# What to work on:
Return every line from the records below in which the word "System" is found.

# Input data:
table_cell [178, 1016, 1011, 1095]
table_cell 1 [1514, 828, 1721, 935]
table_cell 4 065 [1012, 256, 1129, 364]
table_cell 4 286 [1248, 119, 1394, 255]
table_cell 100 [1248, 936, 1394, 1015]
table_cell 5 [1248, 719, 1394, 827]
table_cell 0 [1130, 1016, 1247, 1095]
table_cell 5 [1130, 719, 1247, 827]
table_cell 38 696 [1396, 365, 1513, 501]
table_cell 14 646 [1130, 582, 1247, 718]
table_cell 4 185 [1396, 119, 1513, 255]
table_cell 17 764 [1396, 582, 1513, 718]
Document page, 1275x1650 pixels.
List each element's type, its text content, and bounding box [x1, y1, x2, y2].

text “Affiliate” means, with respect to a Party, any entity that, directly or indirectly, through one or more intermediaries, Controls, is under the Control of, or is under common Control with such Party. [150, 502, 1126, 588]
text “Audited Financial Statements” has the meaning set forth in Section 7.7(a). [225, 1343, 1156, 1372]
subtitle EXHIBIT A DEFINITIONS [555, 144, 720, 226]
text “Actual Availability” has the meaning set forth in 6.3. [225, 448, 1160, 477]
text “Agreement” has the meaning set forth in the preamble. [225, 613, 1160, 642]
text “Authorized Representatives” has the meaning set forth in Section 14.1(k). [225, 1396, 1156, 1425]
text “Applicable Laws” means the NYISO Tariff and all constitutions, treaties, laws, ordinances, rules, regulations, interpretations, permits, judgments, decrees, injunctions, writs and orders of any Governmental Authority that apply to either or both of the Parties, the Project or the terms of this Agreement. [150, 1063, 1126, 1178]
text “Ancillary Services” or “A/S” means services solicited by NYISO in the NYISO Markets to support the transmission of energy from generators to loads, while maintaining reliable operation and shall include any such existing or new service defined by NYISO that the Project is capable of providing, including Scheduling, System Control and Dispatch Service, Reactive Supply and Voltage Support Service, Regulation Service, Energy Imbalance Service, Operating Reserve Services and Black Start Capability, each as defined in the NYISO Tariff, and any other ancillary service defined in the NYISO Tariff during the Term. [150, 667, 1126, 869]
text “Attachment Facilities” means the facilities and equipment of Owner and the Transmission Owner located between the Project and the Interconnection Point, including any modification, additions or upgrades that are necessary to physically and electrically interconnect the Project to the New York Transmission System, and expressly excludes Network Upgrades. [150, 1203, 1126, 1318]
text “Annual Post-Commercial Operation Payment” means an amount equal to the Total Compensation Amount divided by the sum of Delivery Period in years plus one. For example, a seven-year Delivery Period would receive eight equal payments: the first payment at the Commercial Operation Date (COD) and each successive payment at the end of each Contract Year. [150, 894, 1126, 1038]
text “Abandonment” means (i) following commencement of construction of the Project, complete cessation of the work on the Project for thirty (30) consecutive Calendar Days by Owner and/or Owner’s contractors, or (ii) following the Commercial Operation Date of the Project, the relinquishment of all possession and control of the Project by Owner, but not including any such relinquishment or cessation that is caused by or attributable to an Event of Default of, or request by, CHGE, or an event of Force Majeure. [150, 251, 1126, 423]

# Exercise response:
text “Ancillary Services” or “A/S” means services solicited by NYISO in the NYISO Markets to support the transmission of energy from generators to loads, while maintaining reliable operation and shall include any such existing or new service defined by NYISO that the Project is capable of providing, including Scheduling, System Control and Dispatch Service, Reactive Supply and Voltage Support Service, Regulation Service, Energy Imbalance Service, Operating Reserve Services and Black Start Capability, each as defined in the NYISO Tariff, and any other ancillary service defined in the NYISO Tariff during the Term. [150, 667, 1126, 869]
text “Attachment Facilities” means the facilities and equipment of Owner and the Transmission Owner located between the Project and the Interconnection Point, including any modification, additions or upgrades that are necessary to physically and electrically interconnect the Project to the New York Transmission System, and expressly excludes Network Upgrades. [150, 1203, 1126, 1318]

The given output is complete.